## Stored data entries
·····
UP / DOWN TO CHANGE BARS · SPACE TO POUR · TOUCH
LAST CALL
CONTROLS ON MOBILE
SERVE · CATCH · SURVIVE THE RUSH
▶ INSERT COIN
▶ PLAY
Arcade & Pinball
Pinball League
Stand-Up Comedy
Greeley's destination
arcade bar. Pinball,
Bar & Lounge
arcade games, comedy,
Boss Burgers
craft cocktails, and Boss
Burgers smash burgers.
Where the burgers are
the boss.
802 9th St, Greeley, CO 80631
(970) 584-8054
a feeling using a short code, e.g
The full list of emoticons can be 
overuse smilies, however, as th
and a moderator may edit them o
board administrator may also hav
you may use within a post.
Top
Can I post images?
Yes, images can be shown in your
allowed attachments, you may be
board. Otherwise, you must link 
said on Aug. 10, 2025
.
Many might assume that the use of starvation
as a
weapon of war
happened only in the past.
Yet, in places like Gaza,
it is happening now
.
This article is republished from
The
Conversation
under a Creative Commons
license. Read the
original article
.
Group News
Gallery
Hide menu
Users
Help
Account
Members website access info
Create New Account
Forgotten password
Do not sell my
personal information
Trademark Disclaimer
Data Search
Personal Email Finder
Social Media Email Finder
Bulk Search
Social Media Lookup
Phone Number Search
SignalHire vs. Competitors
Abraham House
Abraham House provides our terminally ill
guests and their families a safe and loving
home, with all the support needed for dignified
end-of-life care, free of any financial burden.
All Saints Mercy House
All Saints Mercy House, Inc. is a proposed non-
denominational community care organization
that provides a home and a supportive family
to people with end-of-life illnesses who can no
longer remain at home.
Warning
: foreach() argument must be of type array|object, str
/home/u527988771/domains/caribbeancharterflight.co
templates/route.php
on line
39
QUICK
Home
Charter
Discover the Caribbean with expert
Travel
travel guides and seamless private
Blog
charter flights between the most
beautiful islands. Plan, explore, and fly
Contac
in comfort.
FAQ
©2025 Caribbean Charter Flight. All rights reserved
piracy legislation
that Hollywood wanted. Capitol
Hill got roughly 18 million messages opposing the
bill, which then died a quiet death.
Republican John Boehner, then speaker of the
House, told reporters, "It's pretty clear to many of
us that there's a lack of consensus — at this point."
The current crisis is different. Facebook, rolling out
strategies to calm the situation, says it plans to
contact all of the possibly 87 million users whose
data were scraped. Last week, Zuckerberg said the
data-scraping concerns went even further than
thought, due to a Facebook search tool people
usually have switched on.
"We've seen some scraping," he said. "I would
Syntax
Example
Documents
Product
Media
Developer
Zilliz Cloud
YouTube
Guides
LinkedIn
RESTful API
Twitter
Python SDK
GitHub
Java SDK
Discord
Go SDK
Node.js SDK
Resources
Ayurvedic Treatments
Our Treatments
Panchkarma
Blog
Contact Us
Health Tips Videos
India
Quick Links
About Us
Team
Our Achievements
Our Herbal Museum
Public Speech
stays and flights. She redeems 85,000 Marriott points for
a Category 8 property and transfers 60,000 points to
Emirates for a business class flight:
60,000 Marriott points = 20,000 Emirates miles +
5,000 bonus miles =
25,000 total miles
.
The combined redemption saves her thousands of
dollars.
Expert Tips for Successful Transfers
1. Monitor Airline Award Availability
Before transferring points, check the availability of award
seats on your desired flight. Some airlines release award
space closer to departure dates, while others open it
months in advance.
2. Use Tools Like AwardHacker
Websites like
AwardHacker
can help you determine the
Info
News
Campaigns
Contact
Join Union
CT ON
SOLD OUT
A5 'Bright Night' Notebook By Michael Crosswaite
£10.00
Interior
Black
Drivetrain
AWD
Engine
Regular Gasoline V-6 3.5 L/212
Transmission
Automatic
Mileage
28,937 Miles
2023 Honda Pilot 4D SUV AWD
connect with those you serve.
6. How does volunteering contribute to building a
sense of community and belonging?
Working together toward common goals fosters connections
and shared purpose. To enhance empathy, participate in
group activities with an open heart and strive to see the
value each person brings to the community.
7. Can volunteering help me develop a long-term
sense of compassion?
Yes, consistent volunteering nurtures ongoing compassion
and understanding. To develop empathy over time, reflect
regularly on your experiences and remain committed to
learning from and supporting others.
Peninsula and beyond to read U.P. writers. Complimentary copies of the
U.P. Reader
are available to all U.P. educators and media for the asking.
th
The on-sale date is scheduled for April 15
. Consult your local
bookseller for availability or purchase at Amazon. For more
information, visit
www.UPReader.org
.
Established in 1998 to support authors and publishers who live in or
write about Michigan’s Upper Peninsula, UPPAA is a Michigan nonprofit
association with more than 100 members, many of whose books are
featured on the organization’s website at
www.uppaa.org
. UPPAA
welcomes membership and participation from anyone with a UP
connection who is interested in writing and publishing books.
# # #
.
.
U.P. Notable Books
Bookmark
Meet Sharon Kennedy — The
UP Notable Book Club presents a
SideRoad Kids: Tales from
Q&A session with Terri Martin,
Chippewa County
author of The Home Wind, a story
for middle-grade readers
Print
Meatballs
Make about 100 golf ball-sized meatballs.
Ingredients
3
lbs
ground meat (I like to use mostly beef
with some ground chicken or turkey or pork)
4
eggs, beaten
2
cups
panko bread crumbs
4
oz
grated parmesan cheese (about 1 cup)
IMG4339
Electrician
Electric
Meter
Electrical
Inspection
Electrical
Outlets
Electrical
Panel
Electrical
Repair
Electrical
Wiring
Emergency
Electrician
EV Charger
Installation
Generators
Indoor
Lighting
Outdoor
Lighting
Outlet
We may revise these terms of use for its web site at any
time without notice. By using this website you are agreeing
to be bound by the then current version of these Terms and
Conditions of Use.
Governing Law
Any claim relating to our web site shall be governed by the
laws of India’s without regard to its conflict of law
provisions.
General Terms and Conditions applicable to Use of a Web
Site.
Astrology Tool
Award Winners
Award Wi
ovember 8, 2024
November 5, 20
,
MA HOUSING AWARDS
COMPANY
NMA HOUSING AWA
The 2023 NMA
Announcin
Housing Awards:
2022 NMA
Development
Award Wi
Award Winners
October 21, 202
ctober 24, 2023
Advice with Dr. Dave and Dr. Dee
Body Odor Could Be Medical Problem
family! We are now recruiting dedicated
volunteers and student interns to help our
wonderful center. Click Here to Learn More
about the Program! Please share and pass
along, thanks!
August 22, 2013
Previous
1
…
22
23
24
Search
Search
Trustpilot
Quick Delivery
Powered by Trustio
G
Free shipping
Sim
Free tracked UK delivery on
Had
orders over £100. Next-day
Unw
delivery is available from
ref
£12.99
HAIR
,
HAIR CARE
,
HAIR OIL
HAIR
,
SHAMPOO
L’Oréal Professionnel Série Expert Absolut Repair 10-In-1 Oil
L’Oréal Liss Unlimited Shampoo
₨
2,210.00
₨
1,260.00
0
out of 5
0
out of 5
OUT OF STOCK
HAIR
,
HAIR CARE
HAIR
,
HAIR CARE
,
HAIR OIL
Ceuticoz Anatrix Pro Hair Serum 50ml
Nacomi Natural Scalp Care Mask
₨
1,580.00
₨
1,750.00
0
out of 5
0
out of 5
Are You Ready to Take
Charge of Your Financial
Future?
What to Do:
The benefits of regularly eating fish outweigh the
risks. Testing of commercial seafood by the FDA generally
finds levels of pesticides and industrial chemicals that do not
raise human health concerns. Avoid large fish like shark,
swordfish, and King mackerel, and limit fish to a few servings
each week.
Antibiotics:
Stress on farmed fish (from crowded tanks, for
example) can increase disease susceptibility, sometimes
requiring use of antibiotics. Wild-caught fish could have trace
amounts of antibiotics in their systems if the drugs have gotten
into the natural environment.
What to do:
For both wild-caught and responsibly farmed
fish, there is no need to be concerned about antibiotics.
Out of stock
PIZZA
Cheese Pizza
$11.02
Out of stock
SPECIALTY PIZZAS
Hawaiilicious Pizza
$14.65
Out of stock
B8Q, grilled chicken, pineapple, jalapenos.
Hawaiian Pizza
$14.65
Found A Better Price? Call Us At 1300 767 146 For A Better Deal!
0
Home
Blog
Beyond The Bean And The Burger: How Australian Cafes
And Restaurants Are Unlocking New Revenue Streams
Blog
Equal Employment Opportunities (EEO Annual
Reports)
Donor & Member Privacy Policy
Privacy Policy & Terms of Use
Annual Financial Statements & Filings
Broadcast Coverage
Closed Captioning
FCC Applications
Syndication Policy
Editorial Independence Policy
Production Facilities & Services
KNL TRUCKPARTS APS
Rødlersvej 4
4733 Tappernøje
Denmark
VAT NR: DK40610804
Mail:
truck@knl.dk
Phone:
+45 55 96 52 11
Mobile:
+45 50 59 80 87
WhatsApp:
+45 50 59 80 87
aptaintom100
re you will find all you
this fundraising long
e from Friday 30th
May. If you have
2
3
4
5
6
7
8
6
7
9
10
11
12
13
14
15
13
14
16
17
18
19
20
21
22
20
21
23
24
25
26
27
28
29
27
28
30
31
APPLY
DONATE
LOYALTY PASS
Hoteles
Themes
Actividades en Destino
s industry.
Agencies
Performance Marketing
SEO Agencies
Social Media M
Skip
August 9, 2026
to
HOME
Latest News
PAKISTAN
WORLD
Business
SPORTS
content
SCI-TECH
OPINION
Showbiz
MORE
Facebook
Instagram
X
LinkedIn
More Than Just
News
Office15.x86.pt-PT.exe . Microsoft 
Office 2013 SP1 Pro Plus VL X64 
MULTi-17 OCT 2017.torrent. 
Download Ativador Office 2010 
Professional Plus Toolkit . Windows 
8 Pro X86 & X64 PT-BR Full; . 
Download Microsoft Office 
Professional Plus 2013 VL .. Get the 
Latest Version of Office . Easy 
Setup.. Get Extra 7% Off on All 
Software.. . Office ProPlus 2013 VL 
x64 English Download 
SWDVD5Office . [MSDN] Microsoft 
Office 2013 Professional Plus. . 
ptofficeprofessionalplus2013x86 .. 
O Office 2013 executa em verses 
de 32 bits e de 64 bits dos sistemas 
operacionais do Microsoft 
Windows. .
·····
## WHAT IS EXPECTED
Output the lines above as a numbered list, from the first line through the one containing "Members website access info", both ends included. Leave out any blank lines.

## SOLUTION FOR THIS TASK
1. UP / DOWN TO CHANGE BARS · SPACE TO POUR · TOUCH
2. LAST CALL
3. CONTROLS ON MOBILE
4. SERVE · CATCH · SURVIVE THE RUSH
5. ▶ INSERT COIN
6. ▶ PLAY
7. Arcade & Pinball
8. Pinball League
9. Stand-Up Comedy
10. Greeley's destination
11. arcade bar. Pinball,
12. Bar & Lounge
13. arcade games, comedy,
14. Boss Burgers
15. craft cocktails, and Boss
16. Burgers smash burgers.
17. Where the burgers are
18. the boss.
19. 802 9th St, Greeley, CO 80631
20. (970) 584-8054
21. a feeling using a short code, e.g
22. The full list of emoticons can be 
23. overuse smilies, however, as th
24. and a moderator may edit them o
25. board administrator may also hav
26. you may use within a post.
27. Top
28. Can I post images?
29. Yes, images can be shown in your
30. allowed attachments, you may be
31. board. Otherwise, you must link 
32. said on Aug. 10, 2025
33. .
34. Many might assume that the use of starvation
35. as a
36. weapon of war
37. happened only in the past.
38. Yet, in places like Gaza,
39. it is happening now
40. .
41. This article is republished from
42. The
43. Conversation
44. under a Creative Commons
45. license. Read the
46. original article
47. .
48. Group News
49. Gallery
50. Hide menu
51. Users
52. Help
53. Account
54. Members website access info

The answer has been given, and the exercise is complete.